Chapter I:
Setting The Stage
Dust motes shimmered. The angle of the setting sun sent a shaft of light through the battered windowpane. Leaning back against the crumbling wall of forgone paint, he laid a hand on his bruised knee. To the knee, the warmth of his hand seemed inexplicable. As though a power greater than he used the opportunity to query his vexed mind.
Never could he remember a time without it, as though it had always been there. Inexplicable. Dauntingly unspeakable. Where were the words? Had they overlooked something when piecing cognizents into language? Perhaps they were too busy dealing with everything else.
Inwardly he caught himself chuckling. Outwardly, his face set into firm resolve. Questioning the facts would take a lifetime at least. The lingering knowledge of his vision haunted him. Impertinent, it demanded of him. A nameless wonder had shown itself for but a moment, but it had changed him. Now there was nothing of going back to the way life was. He was sure of that as anything he had come to know.
"Barack, it's time to go."
Glancing up from is moment of reverie, he saw her standing where the door would have been, had it been closed. A faint smile played across her face.
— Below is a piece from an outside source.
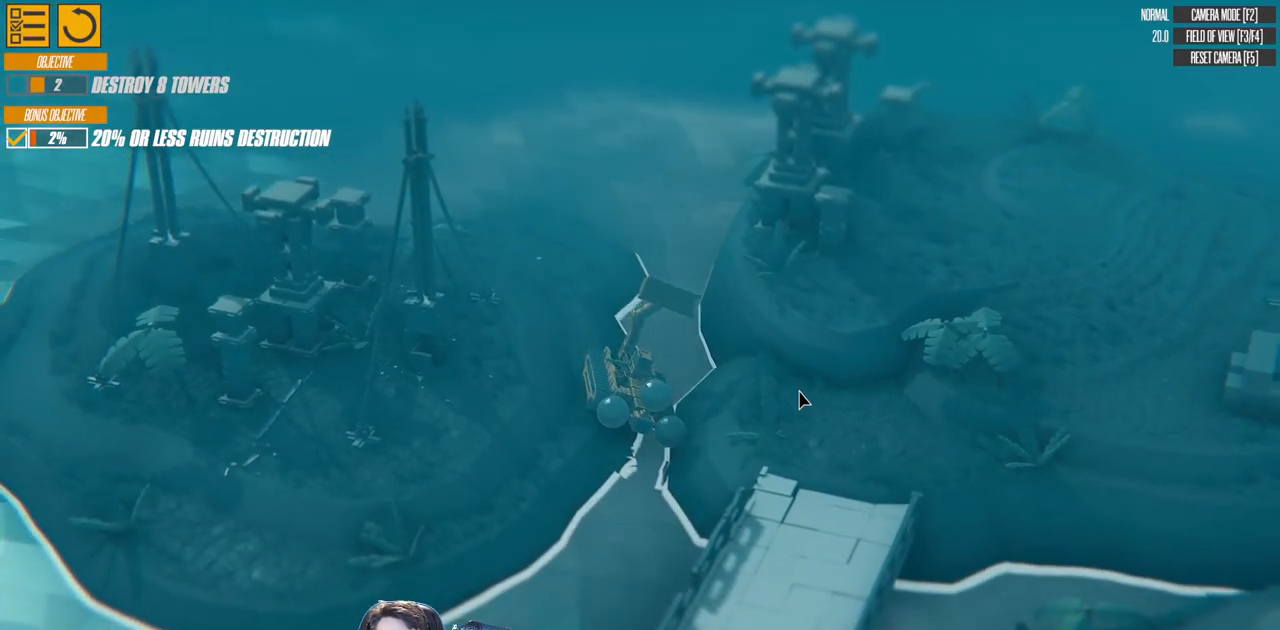
{"keys": ["a", "w"], "events": [[33, "d", "up"], [33, "s", "up"], [150, "a", "down"], [317, "w", "down"]]}
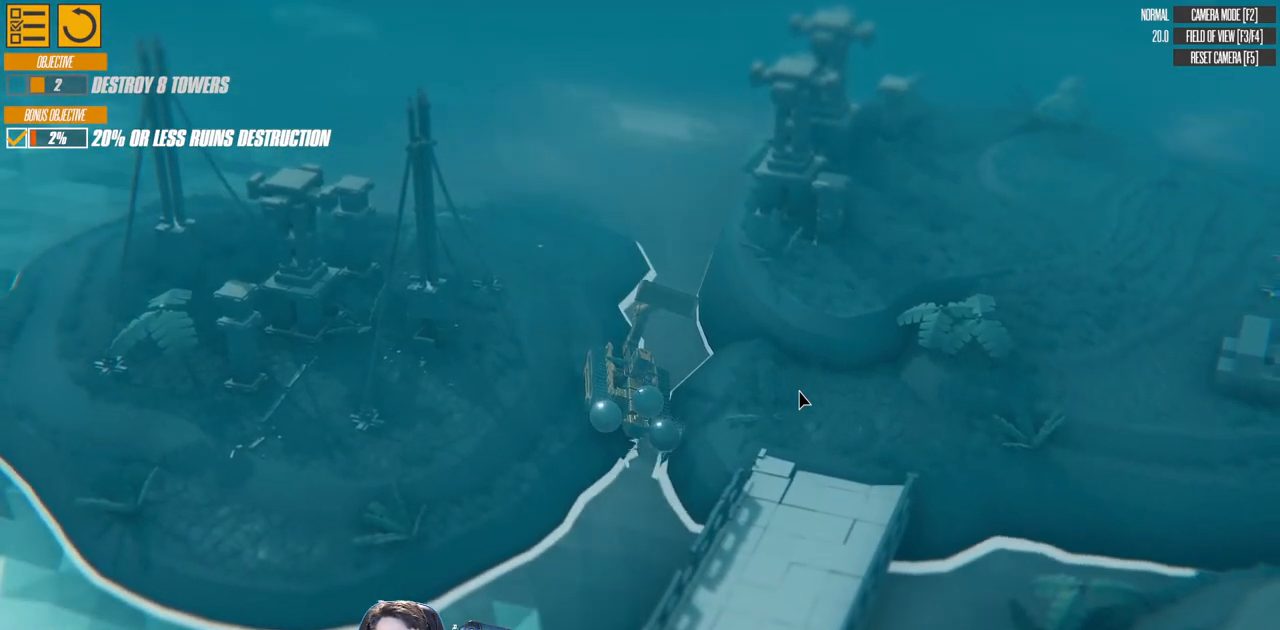
{"keys": ["a", "w"], "events": []}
"The time ripens, and there is much to be done." Alice gently reminded him.
"We've been through this." Barack shot back, with a touch more bitterness than he had intended. "I'm not what you think."
Freely she laughed, and soo quickly that he was reminded of how close she was paying attention.
"You've more in you than you suspect." was all she said, as she turned and left.
In the distance, a dog howled. Once... Twice... Thrice. Before the sound had faded, he knew it was true. It was time to go.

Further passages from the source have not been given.